When ramp-up is requested in this mode then the token pool size is “ramped-up” only when there is active traffic/actual calls are made to request additional tokens. Thus, the token pool ramp-up is stalled if no calls are made for some time and resumes where it left off. If any calls are made to get additional tokens then the token pool size is increased irrespective of the token utilization in the previous epoch.

Relaxed mode full spec example:

modes:
  relaxed: {}       # This is the default mode utilized when no mode is specified.

OnlyIfUsed¶

Increase the max_ever_refilled only when the caller utilizes more tokens than the specified threshold.

Similar to relaxed mode, the token pool size increase stalls during ramp-up if no calls are being made to the rate-limiter, but its size also stalls when the token utilization is less than the user specified utilization threshold percentage in the previous epoch.

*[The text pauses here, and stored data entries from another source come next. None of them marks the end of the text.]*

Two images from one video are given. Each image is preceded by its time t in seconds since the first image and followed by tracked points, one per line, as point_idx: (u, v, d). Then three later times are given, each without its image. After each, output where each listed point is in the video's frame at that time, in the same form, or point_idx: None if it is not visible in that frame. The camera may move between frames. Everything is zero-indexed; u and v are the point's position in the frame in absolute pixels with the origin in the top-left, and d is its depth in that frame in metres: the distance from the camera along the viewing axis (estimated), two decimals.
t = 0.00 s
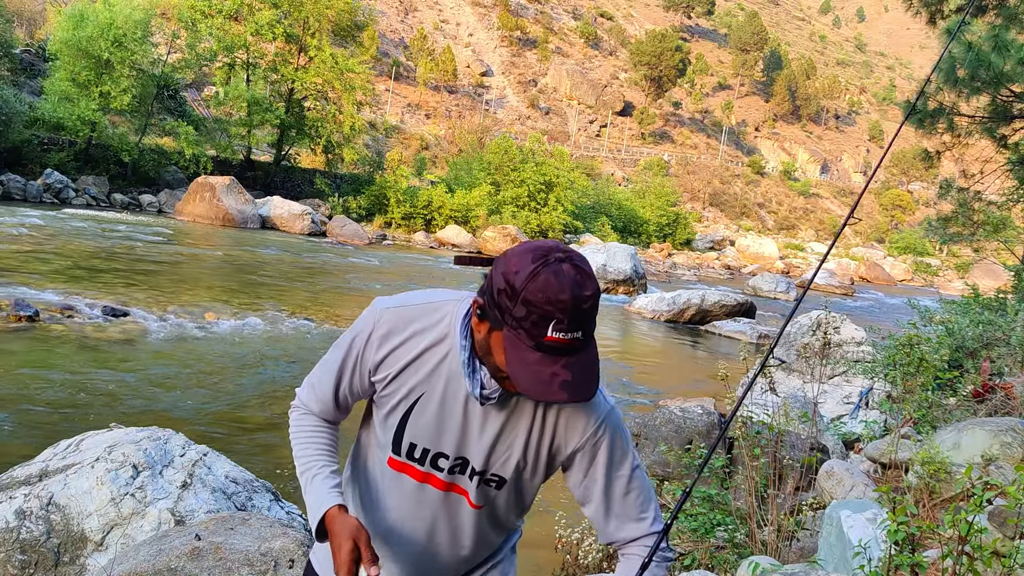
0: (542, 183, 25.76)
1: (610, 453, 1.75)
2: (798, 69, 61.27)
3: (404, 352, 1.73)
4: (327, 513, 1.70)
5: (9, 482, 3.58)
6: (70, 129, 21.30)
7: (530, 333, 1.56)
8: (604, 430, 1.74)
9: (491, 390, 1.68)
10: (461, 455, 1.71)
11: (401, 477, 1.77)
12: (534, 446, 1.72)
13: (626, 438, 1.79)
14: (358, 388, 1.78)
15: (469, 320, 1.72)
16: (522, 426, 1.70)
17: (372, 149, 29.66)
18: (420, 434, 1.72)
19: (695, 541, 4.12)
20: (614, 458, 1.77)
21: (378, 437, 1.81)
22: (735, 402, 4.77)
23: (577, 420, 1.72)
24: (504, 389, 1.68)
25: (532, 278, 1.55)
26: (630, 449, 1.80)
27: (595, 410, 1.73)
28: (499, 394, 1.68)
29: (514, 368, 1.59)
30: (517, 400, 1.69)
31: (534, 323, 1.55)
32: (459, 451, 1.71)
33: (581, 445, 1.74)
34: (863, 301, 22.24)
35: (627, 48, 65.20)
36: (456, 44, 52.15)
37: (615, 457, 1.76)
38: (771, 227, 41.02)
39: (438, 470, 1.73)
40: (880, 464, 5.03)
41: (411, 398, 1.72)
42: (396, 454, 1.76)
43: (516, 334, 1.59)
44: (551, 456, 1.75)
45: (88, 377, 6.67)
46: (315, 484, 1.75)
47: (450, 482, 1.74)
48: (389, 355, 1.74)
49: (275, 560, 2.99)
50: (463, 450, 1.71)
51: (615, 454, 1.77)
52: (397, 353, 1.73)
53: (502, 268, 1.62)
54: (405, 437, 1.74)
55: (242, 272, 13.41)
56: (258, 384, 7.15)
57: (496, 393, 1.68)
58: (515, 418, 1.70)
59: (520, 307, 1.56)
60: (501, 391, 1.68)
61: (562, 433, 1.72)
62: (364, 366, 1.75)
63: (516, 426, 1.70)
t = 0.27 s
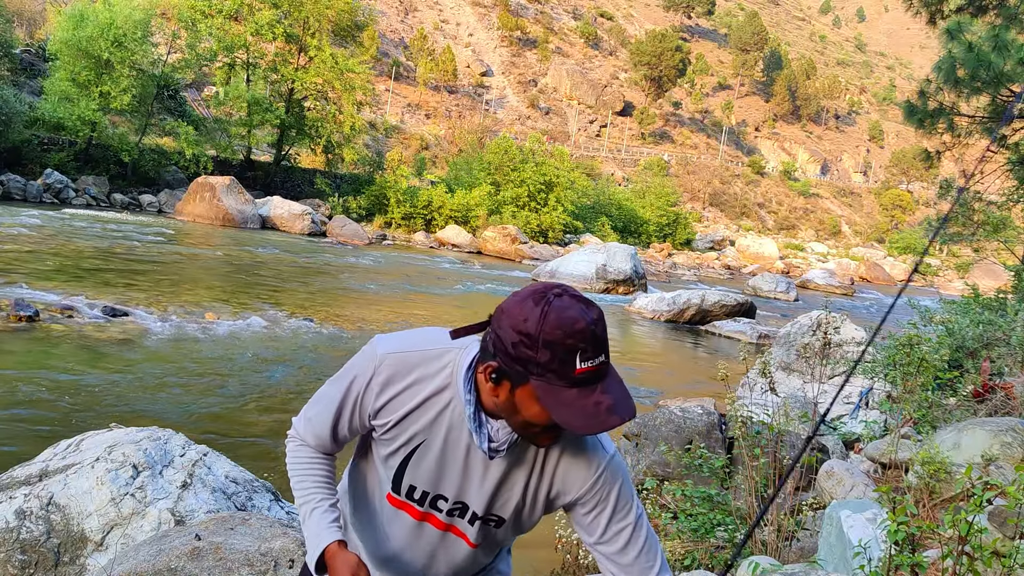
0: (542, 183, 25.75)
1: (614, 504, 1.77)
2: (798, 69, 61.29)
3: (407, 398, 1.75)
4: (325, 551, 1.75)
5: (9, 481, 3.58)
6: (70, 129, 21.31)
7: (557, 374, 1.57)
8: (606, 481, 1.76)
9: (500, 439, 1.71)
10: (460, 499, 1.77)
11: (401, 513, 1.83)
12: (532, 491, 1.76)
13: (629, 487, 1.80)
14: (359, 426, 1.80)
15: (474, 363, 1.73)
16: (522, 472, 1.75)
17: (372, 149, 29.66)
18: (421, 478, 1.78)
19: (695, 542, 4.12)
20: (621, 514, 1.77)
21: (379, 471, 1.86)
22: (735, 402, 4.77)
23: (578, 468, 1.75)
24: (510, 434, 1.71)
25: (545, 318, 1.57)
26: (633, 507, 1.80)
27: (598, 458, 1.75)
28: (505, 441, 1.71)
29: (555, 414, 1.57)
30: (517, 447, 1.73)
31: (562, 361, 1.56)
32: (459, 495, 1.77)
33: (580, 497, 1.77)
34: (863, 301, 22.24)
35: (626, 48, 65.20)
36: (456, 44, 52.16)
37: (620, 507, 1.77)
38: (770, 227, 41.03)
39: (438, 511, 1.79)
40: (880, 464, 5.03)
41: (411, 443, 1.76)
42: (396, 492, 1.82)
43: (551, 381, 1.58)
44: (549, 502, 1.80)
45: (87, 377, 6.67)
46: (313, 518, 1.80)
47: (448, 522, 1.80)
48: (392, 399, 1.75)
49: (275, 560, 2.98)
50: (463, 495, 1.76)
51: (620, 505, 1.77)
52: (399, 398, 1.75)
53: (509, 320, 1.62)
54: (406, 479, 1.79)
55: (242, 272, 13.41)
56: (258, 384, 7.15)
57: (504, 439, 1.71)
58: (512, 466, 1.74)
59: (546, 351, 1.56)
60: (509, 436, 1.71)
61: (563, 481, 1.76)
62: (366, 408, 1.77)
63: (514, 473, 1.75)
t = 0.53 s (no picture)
0: (542, 183, 25.75)
1: (614, 527, 1.83)
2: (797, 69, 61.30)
3: (417, 416, 1.75)
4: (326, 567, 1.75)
5: (9, 482, 3.58)
6: (70, 129, 21.31)
7: (584, 391, 1.58)
8: (606, 504, 1.81)
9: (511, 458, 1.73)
10: (466, 518, 1.79)
11: (404, 528, 1.85)
12: (536, 512, 1.80)
13: (626, 514, 1.86)
14: (365, 443, 1.79)
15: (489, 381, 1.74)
16: (528, 493, 1.78)
17: (372, 149, 29.67)
18: (427, 495, 1.79)
19: (695, 541, 4.12)
20: (617, 537, 1.83)
21: (384, 483, 1.85)
22: (735, 401, 4.76)
23: (581, 488, 1.80)
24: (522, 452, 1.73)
25: (568, 336, 1.57)
26: (626, 533, 1.85)
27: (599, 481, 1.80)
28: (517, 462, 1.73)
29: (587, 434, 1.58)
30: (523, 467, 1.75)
31: (589, 378, 1.57)
32: (464, 514, 1.79)
33: (582, 517, 1.82)
34: (863, 301, 22.24)
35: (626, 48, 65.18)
36: (456, 44, 52.15)
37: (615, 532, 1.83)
38: (770, 227, 41.03)
39: (443, 528, 1.82)
40: (880, 463, 5.03)
41: (419, 461, 1.77)
42: (400, 508, 1.84)
43: (581, 398, 1.58)
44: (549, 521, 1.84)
45: (87, 377, 6.68)
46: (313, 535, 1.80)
47: (452, 540, 1.84)
48: (402, 418, 1.76)
49: (275, 560, 2.98)
50: (468, 515, 1.79)
51: (618, 528, 1.83)
52: (409, 417, 1.75)
53: (530, 340, 1.62)
54: (412, 497, 1.80)
55: (242, 272, 13.41)
56: (258, 384, 7.15)
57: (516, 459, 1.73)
58: (518, 486, 1.77)
59: (573, 369, 1.56)
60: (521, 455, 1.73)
61: (566, 502, 1.81)
62: (375, 425, 1.76)
63: (519, 494, 1.78)
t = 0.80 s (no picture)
0: (542, 182, 25.75)
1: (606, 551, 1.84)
2: (798, 69, 61.31)
3: (422, 429, 1.75)
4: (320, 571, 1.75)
5: (9, 481, 3.58)
6: (70, 129, 21.32)
7: (583, 399, 1.59)
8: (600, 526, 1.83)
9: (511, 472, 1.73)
10: (464, 532, 1.80)
11: (401, 536, 1.85)
12: (532, 529, 1.81)
13: (620, 536, 1.88)
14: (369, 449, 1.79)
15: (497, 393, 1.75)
16: (528, 509, 1.79)
17: (372, 149, 29.68)
18: (427, 507, 1.79)
19: (694, 541, 4.13)
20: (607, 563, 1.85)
21: (384, 491, 1.85)
22: (735, 402, 4.76)
23: (581, 508, 1.81)
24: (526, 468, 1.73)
25: (569, 343, 1.61)
26: (616, 559, 1.87)
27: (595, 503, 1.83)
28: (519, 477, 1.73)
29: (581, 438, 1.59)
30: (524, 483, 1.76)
31: (587, 386, 1.59)
32: (462, 528, 1.80)
33: (576, 537, 1.83)
34: (862, 301, 22.24)
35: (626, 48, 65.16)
36: (456, 44, 52.15)
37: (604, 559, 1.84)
38: (770, 227, 41.03)
39: (441, 540, 1.82)
40: (880, 464, 5.03)
41: (421, 473, 1.77)
42: (398, 516, 1.83)
43: (576, 407, 1.60)
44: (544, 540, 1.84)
45: (87, 376, 6.68)
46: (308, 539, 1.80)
47: (448, 553, 1.84)
48: (408, 428, 1.75)
49: (275, 560, 2.98)
50: (466, 530, 1.80)
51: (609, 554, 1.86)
52: (415, 428, 1.75)
53: (533, 349, 1.65)
54: (412, 508, 1.80)
55: (242, 272, 13.40)
56: (258, 385, 7.15)
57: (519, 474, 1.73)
58: (518, 501, 1.78)
59: (570, 375, 1.59)
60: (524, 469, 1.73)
61: (564, 522, 1.82)
62: (380, 434, 1.76)
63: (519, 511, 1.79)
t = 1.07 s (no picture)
0: (542, 183, 25.75)
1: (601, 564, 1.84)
2: (798, 69, 61.32)
3: (422, 437, 1.75)
4: None
5: (9, 482, 3.58)
6: (70, 129, 21.31)
7: (555, 412, 1.58)
8: (597, 541, 1.83)
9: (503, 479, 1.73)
10: (464, 538, 1.80)
11: (400, 543, 1.85)
12: (529, 537, 1.82)
13: (618, 548, 1.88)
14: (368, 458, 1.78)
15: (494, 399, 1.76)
16: (528, 518, 1.80)
17: (372, 149, 29.68)
18: (427, 515, 1.79)
19: (695, 541, 4.13)
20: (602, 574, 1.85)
21: (384, 498, 1.85)
22: (734, 402, 4.76)
23: (580, 519, 1.82)
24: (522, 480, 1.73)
25: (557, 355, 1.61)
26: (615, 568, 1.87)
27: (592, 512, 1.82)
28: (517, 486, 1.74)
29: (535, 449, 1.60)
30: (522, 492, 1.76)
31: (558, 400, 1.58)
32: (462, 535, 1.80)
33: (570, 545, 1.83)
34: (862, 301, 22.25)
35: (626, 48, 65.19)
36: (456, 44, 52.14)
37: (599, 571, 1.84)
38: (771, 227, 41.01)
39: (441, 547, 1.82)
40: (880, 464, 5.03)
41: (420, 480, 1.77)
42: (399, 524, 1.83)
43: (545, 415, 1.60)
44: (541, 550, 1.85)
45: (87, 377, 6.68)
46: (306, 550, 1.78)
47: (448, 559, 1.84)
48: (407, 436, 1.75)
49: (275, 560, 2.98)
50: (466, 536, 1.80)
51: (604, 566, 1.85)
52: (417, 438, 1.75)
53: (526, 351, 1.67)
54: (411, 514, 1.80)
55: (242, 272, 13.40)
56: (258, 385, 7.15)
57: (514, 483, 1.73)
58: (517, 510, 1.79)
59: (547, 385, 1.59)
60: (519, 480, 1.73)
61: (561, 531, 1.82)
62: (379, 445, 1.75)
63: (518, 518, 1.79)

The token utilization is calculated using the number of tokens left over in the token pool vs the total size of the token pool:

Token utilization % = (1 - tokens left in token pool / total size of the token pool) * 100

onlyIfUsed mode full spec example:

modes:
  onlyIfUsed:
    thresholdPercentage: 10     # at least 10% of tokens should be used before token pool is increased (default is 50)

GoBackN¶

Unlike the previously discussed modes this mode has penalty for underutilization of tokens and penalty for gaps between subsequent calls made to the rate limiter. The penalty is reduction in the size of the token pool by slope. Slope is calculated as follows, using the user specified values of max tokens, min tokens and ramp-up duration:

Slope = (max - min)/ramp-up duration

So, similar to OnlyIfUsed mode, if the token utilization % is greater than the user specified threshold %, then the token pool size increases by slope as usual, but if it falls below the user specified threshold %, then the token pool size is decreased by slope in the next epoch:

goBackN mode full spec example:

modes:
  goBackN:
    thresholdPercentage: 50     # at least 50% of tokens should be used before token pool is increased, otherwise decreased
    coolDownPeriod: "5s"        # After more than 5s of no calls to the rate limiter, the token pool size is reduced
    rampDownPercentage: 50      # The % of slope by which the token pool size is reduced

Immediate ramp up during re-deployments¶

This is a toggleable feature that allows a pipeline that is using the rate limiter for controlled ramp-up and has already ramped-up from the min to max tokens to immediately ramp up to max tokens when a re-deployment is triggered instead of restarting from min tokens again.

Scenario:

Pipeline has a large ramp-up duration and a wide gap between the min and max tokens.
The pipeline is in steady state with current throughput at max tokens.
A re-deployment is triggered/pods are rotated.
With resumedRampUp disabled, the pipeline will ramp up from min tokens again, and we'll have to wait until the pipeline ramps-up to max tokens.
With resumedRampUp enabled, the pipeline will directly restart from max tokens if the disruption is brief (< TTL)

Full spec example:

rateLimit:
  resumedRampUp: false      # By default resumedRampUp is disabled
  ttl: "180s"               # The default ttl is 180s. This is the time within which, if the pipeline restarts, it will be considered as a re-deployment and 
                            # the pipeline will resume where it left off in case resumedRampUp is enabled.